## Prompt
In the entries that follow, which lines hold the string "props"? List them.

--------------------------------------------------

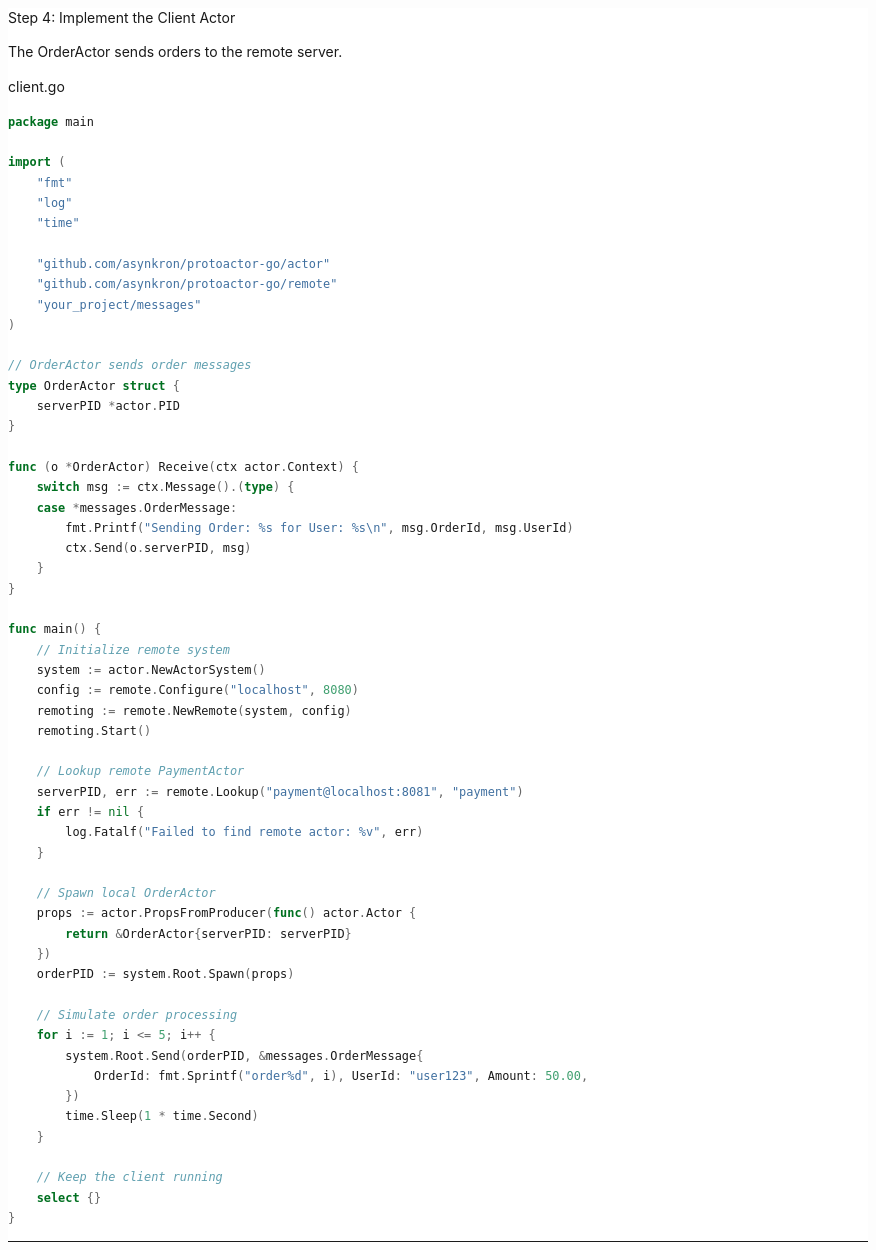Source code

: 
Step 4: Implement the Client Actor

The OrderActor sends orders to the remote server.

client.go

```go
package main

import (
	"fmt"
	"log"
	"time"

	"github.com/asynkron/protoactor-go/actor"
	"github.com/asynkron/protoactor-go/remote"
	"your_project/messages"
)

// OrderActor sends order messages
type OrderActor struct {
	serverPID *actor.PID
}

func (o *OrderActor) Receive(ctx actor.Context) {
	switch msg := ctx.Message().(type) {
	case *messages.OrderMessage:
		fmt.Printf("Sending Order: %s for User: %s\n", msg.OrderId, msg.UserId)
		ctx.Send(o.serverPID, msg)
	}
}

func main() {
	// Initialize remote system
	system := actor.NewActorSystem()
	config := remote.Configure("localhost", 8080)
	remoting := remote.NewRemote(system, config)
	remoting.Start()

	// Lookup remote PaymentActor
	serverPID, err := remote.Lookup("payment@localhost:8081", "payment")
	if err != nil {
		log.Fatalf("Failed to find remote actor: %v", err)
	}

	// Spawn local OrderActor
	props := actor.PropsFromProducer(func() actor.Actor {
		return &OrderActor{serverPID: serverPID}
	})
	orderPID := system.Root.Spawn(props)

	// Simulate order processing
	for i := 1; i <= 5; i++ {
		system.Root.Send(orderPID, &messages.OrderMessage{
			OrderId: fmt.Sprintf("order%d", i), UserId: "user123", Amount: 50.00,
		})
		time.Sleep(1 * time.Second)
	}

	// Keep the client running
	select {}
}
```

---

--------------------------------------------------

## Result
	props := actor.PropsFromProducer(func() actor.Actor {
	orderPID := system.Root.Spawn(props)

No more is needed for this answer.